Work request —
Render everything from the start of the material down through the line containing "Zero Point (documentaire reeks)" as a JSON list of strings, one string per line, with blank lines left out.

Records provided —
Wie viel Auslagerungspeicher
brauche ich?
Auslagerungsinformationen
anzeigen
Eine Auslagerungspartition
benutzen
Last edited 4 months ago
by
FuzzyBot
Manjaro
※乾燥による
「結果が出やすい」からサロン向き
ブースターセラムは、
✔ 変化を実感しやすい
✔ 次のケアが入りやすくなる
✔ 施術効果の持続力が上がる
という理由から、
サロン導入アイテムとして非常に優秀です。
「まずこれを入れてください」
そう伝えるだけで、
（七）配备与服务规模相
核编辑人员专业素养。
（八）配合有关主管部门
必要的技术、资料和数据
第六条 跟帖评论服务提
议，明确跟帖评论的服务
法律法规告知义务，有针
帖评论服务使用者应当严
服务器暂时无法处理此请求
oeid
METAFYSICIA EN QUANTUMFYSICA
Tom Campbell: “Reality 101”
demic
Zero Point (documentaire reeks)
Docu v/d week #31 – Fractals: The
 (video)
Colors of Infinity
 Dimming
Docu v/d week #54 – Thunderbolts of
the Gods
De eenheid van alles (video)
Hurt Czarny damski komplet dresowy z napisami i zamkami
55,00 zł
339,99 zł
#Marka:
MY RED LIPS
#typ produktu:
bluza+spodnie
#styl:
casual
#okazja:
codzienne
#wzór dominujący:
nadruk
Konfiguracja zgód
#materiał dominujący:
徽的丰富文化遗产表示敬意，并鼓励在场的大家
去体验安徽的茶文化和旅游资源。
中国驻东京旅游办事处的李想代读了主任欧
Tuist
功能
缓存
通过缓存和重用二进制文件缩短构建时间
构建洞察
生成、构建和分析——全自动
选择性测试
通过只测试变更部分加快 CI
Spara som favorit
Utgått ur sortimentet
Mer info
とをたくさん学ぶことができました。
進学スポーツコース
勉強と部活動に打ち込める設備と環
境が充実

Reply —
[
  "Wie viel Auslagerungspeicher",
  "brauche ich?",
  "Auslagerungsinformationen",
  "anzeigen",
  "Eine Auslagerungspartition",
  "benutzen",
  "Last edited 4 months ago",
  "by",
  "FuzzyBot",
  "Manjaro",
  "※乾燥による",
  "「結果が出やすい」からサロン向き",
  "ブースターセラムは、",
  "✔ 変化を実感しやすい",
  "✔ 次のケアが入りやすくなる",
  "✔ 施術効果の持続力が上がる",
  "という理由から、",
  "サロン導入アイテムとして非常に優秀です。",
  "「まずこれを入れてください」",
  "そう伝えるだけで、",
  "（七）配备与服务规模相",
  "核编辑人员专业素养。",
  "（八）配合有关主管部门",
  "必要的技术、资料和数据",
  "第六条 跟帖评论服务提",
  "议，明确跟帖评论的服务",
  "法律法规告知义务，有针",
  "帖评论服务使用者应当严",
  "服务器暂时无法处理此请求",
  "oeid",
  "METAFYSICIA EN QUANTUMFYSICA",
  "Tom Campbell: “Reality 101”",
  "demic",
  "Zero Point (documentaire reeks)"
]